Potential exists for repeat of housing issues that led to the Great Recession

The Columbian
Published: November 18, 2014, 12:00am

The state of housing prices in Clark County and elsewhere should continue to serve as a cautionary tale.

As detailed recently by Columbian Business editor Gordon Oliver and staff writer Justin Runquist, home sale prices throughout the county remain far below pre-recession levels. For each ZIP code examined, prices range anywhere from 10 percent to 43 percent below what they were at their peak between April 2006 and April 2008. In Washougal’s 98671 ZIP code, for example, the median home price in September was $254,940 — 43 percent below the December 2006 peak of $450,000.

Of course, such methodology is not perfect for comparing home prices. Unless a specific home has sold multiple times within a couple years, there are other factors that could play a role in changing home prices. Yet the data is instructive for assessing the present and the future of the housing market.

To try to put a complex matter in simple terms, much of the economic downturn was triggered when the housing bubble collapsed. Easy money — loans provided to customers who likely should not have been eligible — led demand for houses to grow much more quickly than the supply, which drove up prices at an unsustainable speed. When that bubble popped, it reverberated throughout the economy.

It would be hoped that lessons have been learned. Which makes a recent announcement particularly disturbing, as federal officials detailed plans to ease lending requirements under the Fannie Mae and Freddie Mac programs. As syndicated columnist Froma Harrop wrote, “Taxpayers, you are being handed the bag once again. What makes you particularly vulnerable are the potent political forces determined to keep the game going — an odd alliance of Wall Street financiers and advocates for low-income Americans.”

Fannie Mae and Freddie Mac mortgages are guaranteed by taxpayers, and after the housing collapse last decade, the public was on the hook for $188 billion. “It makes little difference that the taxpayers were eventually paid back,” Harrop wrote. “Assuming the risk was not their job.”

Yet while the federal government appears poised to repeat the mistakes of the past, homeowners in many cases are dealing with a slow economic recovery.

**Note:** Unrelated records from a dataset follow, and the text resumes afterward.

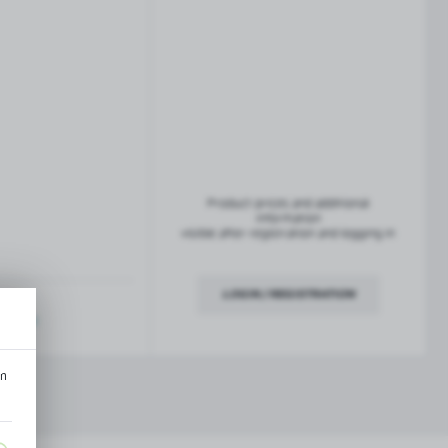
French balconies
TROFEO balustrade system
Product prices and additional
information
visible after registration and logging in
LOGIN / REGISTRATION
ription
an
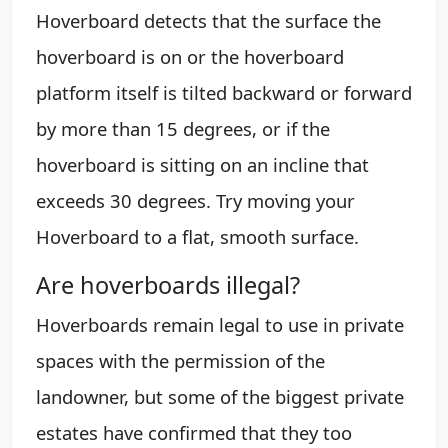
Hoverboard detects that the surface the
hoverboard is on or the hoverboard
platform itself is tilted backward or forward
by more than 15 degrees, or if the
hoverboard is sitting on an incline that
exceeds 30 degrees. Try moving your
Hoverboard to a flat, smooth surface.
Are hoverboards illegal?
Hoverboards remain legal to use in private
spaces with the permission of the
landowner, but some of the biggest private
estates have confirmed that they too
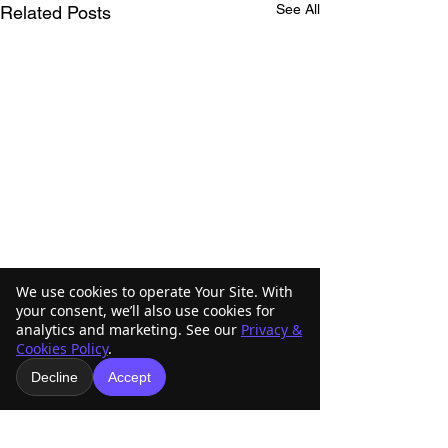
See All
Related Posts
We use cookies to operate Your Site. With
your consent, we’ll also use cookies for
analytics and marketing. See our
Privacy &
Cookies Policy
.
Decline
Accept
Comments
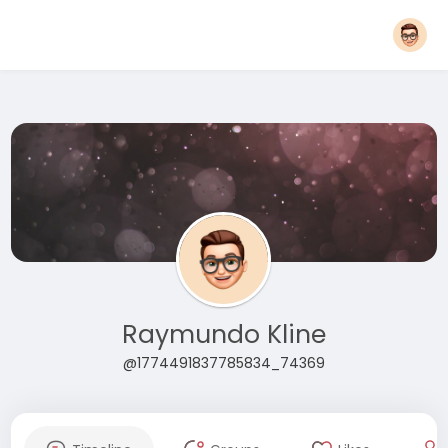
Raymundo Kline
@1774491837785834_74369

Taxable assessed values for all properties in Clark County, for example, dropped 26 percent in the five years leading up to the 2012-13 cycle. They rebounded in the past year, but remain 19 percent below the bubble-fueled high from 2007-08. “There were a lot of investors that were driving prices up, and they kept going until it crashed,” Clark County Assessor Peter Van Nortwick said. “I don’t think that exists any more.” We hope that Van Nortwick is correct, but he might be engaging in wishful thinking. An overflow of easy money triggered by an easing of the federal mortgage requirements could once again lead to a feeding frenzy in the housing market.

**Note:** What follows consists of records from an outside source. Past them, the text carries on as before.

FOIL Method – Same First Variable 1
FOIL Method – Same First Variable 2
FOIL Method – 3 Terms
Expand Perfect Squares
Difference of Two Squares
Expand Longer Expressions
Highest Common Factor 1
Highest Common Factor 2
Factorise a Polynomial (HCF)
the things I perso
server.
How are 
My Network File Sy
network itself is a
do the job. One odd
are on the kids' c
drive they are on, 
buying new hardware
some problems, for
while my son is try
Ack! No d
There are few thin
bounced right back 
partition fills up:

While lenders should remain cautious in providing stable loans, borrowers should demonstrate equivalent caution. Prospective home purchasers should be wary of borrowing money just because a lender tells them they can afford it. Financial responsibility requires an accurate assessment of one’s ability to make mortgage payments, rather than simply the ability to secure the loan.

As realtor Patrick Ginn told The Columbian, “I think the process that is happening in a way that’s sustainable, not something that’s going to crash again, is the key part.” In other words, lessons of the past decade should be heeded.